Turkey blames Gulen and his followers for organizing the coup attempt and has sought his extradition from the United States. But U.S. officials have not been persuaded that Gulen orchestrated the botched military putsch and have said any extradition request would depend on the evidence — a posture that has infuriated Ankara. Far-fetched allegations in the Turkish press have blamed a range of U.S. actors for the coup, including the Wilson Center, a Washington-based think tank.
For most Turks, the coup attempt, replete with jets bombing the capital city of Ankara and buzzing the streets of Istanbul, packed a huge psychological punch. It has left both the government and opposition parties reeling and looking for the support they feel has been lacking from the West, especially in Washington.
“We don’t appreciate enough how traumatic that was for Turkey — the last time Ankara came under attack was 1402, when the army of Tamerlane occupied it,” Cagaptay said. He called the failed coup “the most traumatic event since the collapse of the Ottoman Empire,” just after World War I.
And yet, many Turks complain, erstwhile allies were critical of their elected government even while it fought to put down the coup attempt. U.S. Secretary of State John Kerry, for example, urged “restraint” when he spoke with his Turkish counterpart shortly after the failed coup. Putin, in contrast, was quick to call and offer Erdogan his “unconditional support,” Turkey says.
“The United States has really handled the coup attempt horribly, and that has made a bad situation even worse,” Reynolds said. That, he said, made some inside Turkey think, “‘My God, we really would like to have closer relations with the Russians just to stick it to the U.S.’”
If the U.S. State Department is concerned about warming ties between Moscow and Ankara, it’s not showing it. On Tuesday, State Department spokeswoman Elizabeth Trudeau said there’s nothing wrong or unusual with Erdogan paying a visit to his Russian counterpart, even if the United States has sharp disagreements with Moscow. “It’s not a zero-sum game,” she said.
A senior State Department official, speaking on background, took a similar attitude. “We would no more judge Turkey going and visiting Moscow than Turkey should judge us going and visiting France,” the official said. “They do have a lot in common. They do have economic ties. They are doing business deals.”
At any rate, many experts believe that Turkey’s more than 60 years inside the NATO alliance will help anchor the country to the West despite Erdogan’s flirtation with Putin. And even if both Turkey and Russia are seized with anti-American or anti-Western sentiment right now, that’s hardly glue enough for a lasting bond, others argue.
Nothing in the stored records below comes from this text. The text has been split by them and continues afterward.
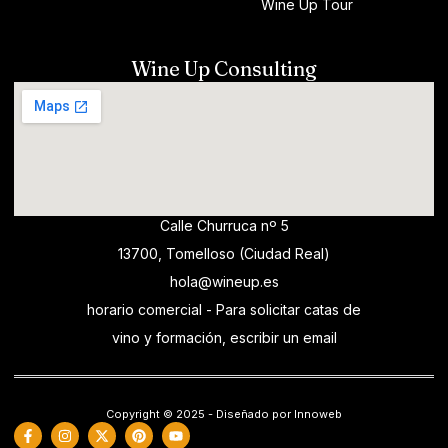
Wine Up Tour
Wine Up Consulting
Calle Churruca nº 5
13700, Tomelloso (Ciudad Real)
hola@wineup.es
horario comercial - Para solicitar catas de
vino y formación, escribir un email
Copyright © 2025 - Diseñado por Innoweb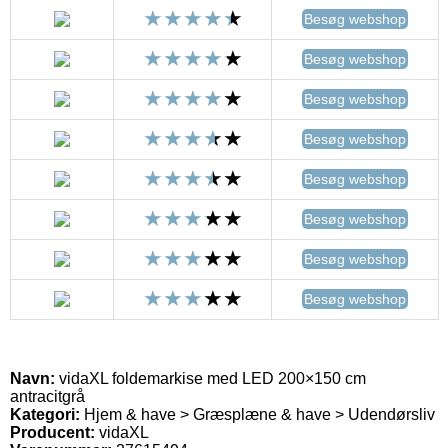
Besøg webshop
Besøg webshop
Besøg webshop
Besøg webshop
Besøg webshop
Besøg webshop
Besøg webshop
Besøg webshop
Navn:
vidaXL foldemarkise med LED 200×150 cm
antracitgrå
Kategori:
Hjem & have > Græsplæne & have > Udendørsliv
Producent:
vidaXL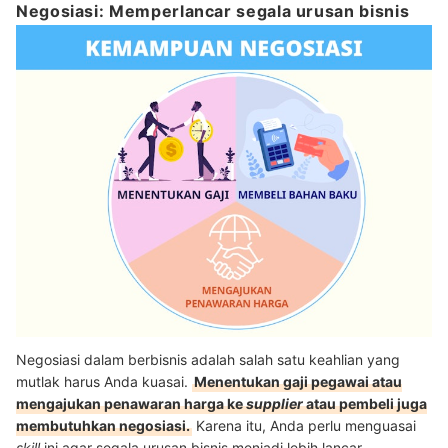
Negosiasi: Memperlancar segala urusan bisnis
Negosiasi dalam berbisnis adalah salah satu keahlian yang
mutlak harus Anda kuasai.
Menentukan gaji pegawai atau
mengajukan penawaran harga ke
supplier
atau pembeli juga
membutuhkan negosiasi.
Karena itu, Anda perlu menguasai
skill
ini agar segala urusan bisnis menjadi lebih lancar.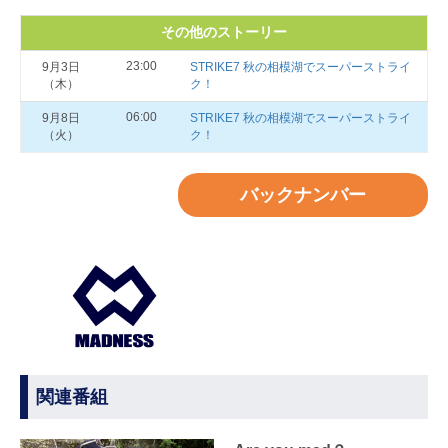
その他のストーリー
23:00
9月3日
STRIKE7 秋の相模湖でスーパーストライ
（木）
ク！
06:00
9月8日
STRIKE7 秋の相模湖でスーパーストライ
（火）
ク！
バックナンバー
関連番組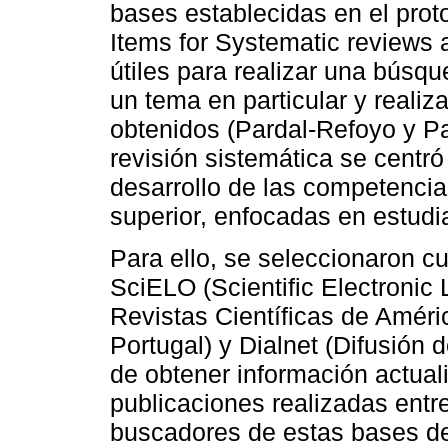
bases establecidas en el pro
Items for Systematic reviews 
útiles para realizar una búsq
un tema en particular y realiz
obtenidos (Pardal-Refoyo y Pa
revisión sistemática se centró
desarrollo de las competencia
superior, enfocadas en estudi
Para ello, se seleccionaron c
SciELO (Scientific Electronic 
Revistas Científicas de Améri
Portugal) y Dialnet (Difusión d
de obtener información actua
publicaciones realizadas entr
buscadores de estas bases de 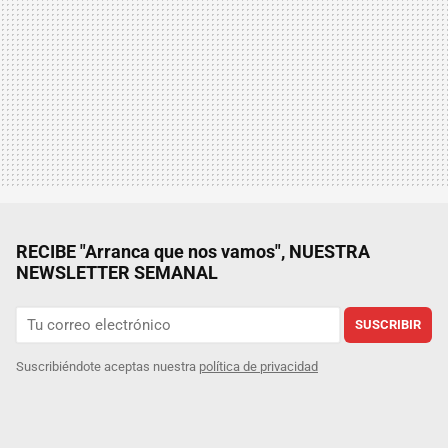
RECIBE "Arranca que nos vamos", NUESTRA
NEWSLETTER SEMANAL
SUSCRIBIR
Suscribiéndote aceptas nuestra
política de privacidad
But for now Putin has been quick to seize the opportunity for rapprochement that was already in the air before the botched coup. He said Tuesday that Russia would start unwinding economic sanctions on Turkish firms and roll back travel restrictions. He also vowed to jump-start long-stalled energy projects between the two countries, saying that “energy and energy projects constitute the key point in our bilateral ties.” Turkey is Russia’s second-biggest customer for natural gas, after Germany, and one of the few markets in Europe poised to grow.
Taken together, that would essentially put the two countries back where they were last year, before Turkish F-16s and Russian intransigence threw a wrench in the works, Cagaptay said.
“Russia wants to use this opportunity to make Turkey like what it was a year ago: a member of NATO’s southern flank that doesn’t always play with the United States,” he said.